## Reading text
---+---
- Born: 1963 Kerala, India
- Died: 20 February 2020
- Occupation: Painter

= Sadhu Aliyur =

Indian painter (1963–2020)

Sadhu Aliyur (സദു അലിയൂർ) (1963 – 2020) was an Indian (watercolor) painter and art teacher from Kerala, India. He has done a workshop on the art of watercolor painting at the State Gallery of Fine Arts. He co-founded "Colouring India foundation" a non profit organisation.

== Early life and career ==
He was born in the Kozhikode District of Kerala and studied fine arts at Kerala school of Arts, Thalassery. He was an Art instructor at Brushman's school of Arts. Sadhu has been honoured for his talents with awards in Kerala and outside. He has had 23 exhibitions where each time he brings a fresh look at his chosen subject and theme. The Kerala Lalith Kala Academy chose Sadhu for this year's Vijaya Raghavan Gold Medal Endowment. His art work has also been honoured by Turkey International Water Colour society for his contributions in fine art.

He died on 20 February 2020 in Ernakulam.
---+---
## Recorded data
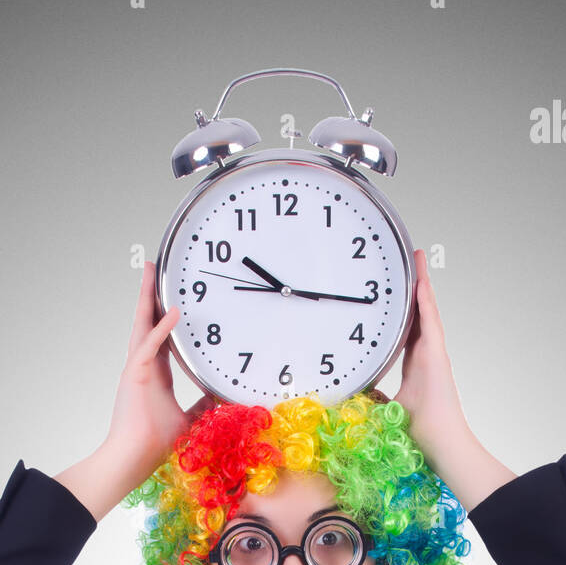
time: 10:16
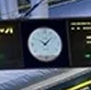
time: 10:07
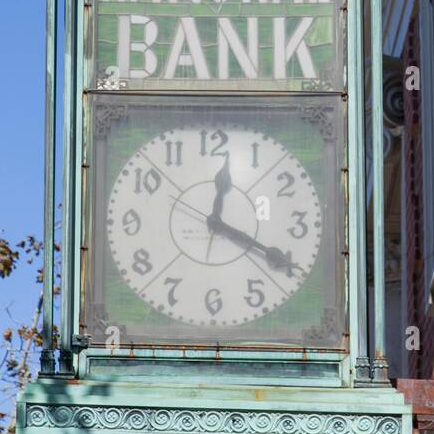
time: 12:19
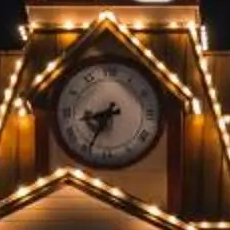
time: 8:35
---+---
## Set of tasks
• 1. Reproduce the passage of the Sadhu Aliyur biography starting with "Sadhu Aliyur (സദു" and going on through "2020 in Ernakulam.".
• 2. According to the Sadhu Aliyur biography, at which school did he study fine arts?
The material has no connection to the Sadhu Aliyur biography.

## Task responses
• 1.
Sadhu Aliyur (സദു അലിയൂർ) (1963 – 2020) was an Indian (watercolor) painter and art teacher from Kerala, India. He has done a workshop on the art of watercolor painting at the State Gallery of Fine Arts. He co-founded "Colouring India foundation" a non profit organisation.

== Early life and career ==
He was born in the Kozhikode District of Kerala and studied fine arts at Kerala school of Arts, Thalassery. He was an Art instructor at Brushman's school of Arts. Sadhu has been honoured for his talents with awards in Kerala and outside. He has had 23 exhibitions where each time he brings a fresh look at his chosen subject and theme. The Kerala Lalith Kala Academy chose Sadhu for this year's Vijaya Raghavan Gold Medal Endowment. His art work has also been honoured by Turkey International Water Colour society for his contributions in fine art.

He died on 20 February 2020 in Ernakulam.

• 2. Kerala school of Arts, Thalassery